Ausente dos vídeos de Flávio está a coincidência que não escapou aos apoiadores: 6 de setembro marca os cinco anos do atentado contra Bolsonaro. “Ele deu o sangue por nós. Nós daremos o sangue por ele”. É um pacto pessoal de lealdade e identidade, não suscetível de enfraquecimento por temas, já absorvidos, como as joias. Questionando as urnas e sem confiança para demonstrações nacionais, os seguidores do ex-presidente recorrem a augúrios para confirmar a maioria de que se julgam parte: contagem de PIX de R$ 1 real para a conta do ex-presidente, filas em hemocentros, aglomerações em torno de Bolsonaro em redutos bolsonaristas.
(À esquerda também não falha a lembrança, e o atentado é cada vez mais descrito nas redes como uma farsa, uma “fakeada”. Sem provas, mas com convicção.)

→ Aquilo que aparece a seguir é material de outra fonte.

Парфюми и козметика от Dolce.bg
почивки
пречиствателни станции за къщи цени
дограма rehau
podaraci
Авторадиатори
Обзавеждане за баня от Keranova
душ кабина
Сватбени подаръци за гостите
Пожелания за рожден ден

Desacreditadas pelos bolsonaristas, pesquisas mostram que eles não estão sozinhos. Segundo o último levantamento da AtlasIntel, 40% dos brasileiros votariam em Bolsonaro para presidente hoje, ante 48,1% em Lula. A Quaest aponta que 43% dos brasileiros são contra a prisão do ex-presidente pelo caso das joias, ante 41% de apoio à prisão. Nem todo eleitor potencial de Bolsonaro está ativamente militando nas redes, mas é esse núcleo, incansável, combativo, que mantém um político inelegível como a referência para quem busca uma alternativa de poder. E, assim, amarra a ele políticos de direita com mandato que têm planos nacionais.

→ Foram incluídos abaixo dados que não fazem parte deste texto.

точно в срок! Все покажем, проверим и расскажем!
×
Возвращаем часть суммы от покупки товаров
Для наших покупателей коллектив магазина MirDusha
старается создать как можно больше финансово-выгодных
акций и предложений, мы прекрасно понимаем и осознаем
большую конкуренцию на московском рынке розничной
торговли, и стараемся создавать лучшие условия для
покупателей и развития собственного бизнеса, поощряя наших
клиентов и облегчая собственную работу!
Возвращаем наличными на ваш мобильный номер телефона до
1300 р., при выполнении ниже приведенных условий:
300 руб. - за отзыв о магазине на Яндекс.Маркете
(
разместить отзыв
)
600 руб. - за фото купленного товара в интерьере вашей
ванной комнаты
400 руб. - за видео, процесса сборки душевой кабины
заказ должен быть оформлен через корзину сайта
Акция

E é uma engrenagem que está em ação neste mês, como nos outros setembros de grande mobilização para eventos em que Bolsonaro chamou Alexandre de Moraes de canalha, disse que não obedeceria a decisões do STF, declarou-se “imbrochável” e menoscabou o bicentenário da Independência.
Em livro lançado na sexta-feira sobre as redes sociais do pai, Carlos Bolsonaro diz que sempre buscou mensagem “positiva”, “inspiradora”, “enraizada em fatos e informações precisas”. Logo se vê que em nenhum lugar do texto é descrito o verdadeiro mecanismo das redes bolsonaristas.
Mas em uma entrevista a Leda Nagle que viralizou há três meses, o filho 02 do ex-presidente descreve parte do que se vê nesta véspera do 7 de Setembro: “Talvez algo que pareça estar não tão organizado seja uma coisa muito melhor do que algo que tenha de parecer estar organizada, entendeu? Então para mim tudo está indo muito bem porque a gente está ouvindo a voz do povo e como a voz do povo não é uma coisa única, é uma coisa plural, extremamente plural, a gente tem certeza que essas informações atualizadas de tudo quanto é lado vêm pra agregar. E é essa informação, essa capilaridade, no final que forma o povo brasileiro e vai formar nossa linha. Isso é bonito demais. Olha como eu penso. Filosofei aqui”.
A entrevista, de 2019, foi redescoberta pela esquerda e esse trecho recortado circulou desde junho pelas redes com comentários jocosos sobre o “carluxês”. Mas o argumento, sinuoso e longo, também parece menos organizado do que é de verdade. Enquanto as mobilizações da esquerda, via entidades e convocações abertas, podem, afinal, parecer mais capilares e organizadas do que realmente são.
O próximo dia 7 vai mostrar quem ganhou, ou perdeu, de verde e amarelo.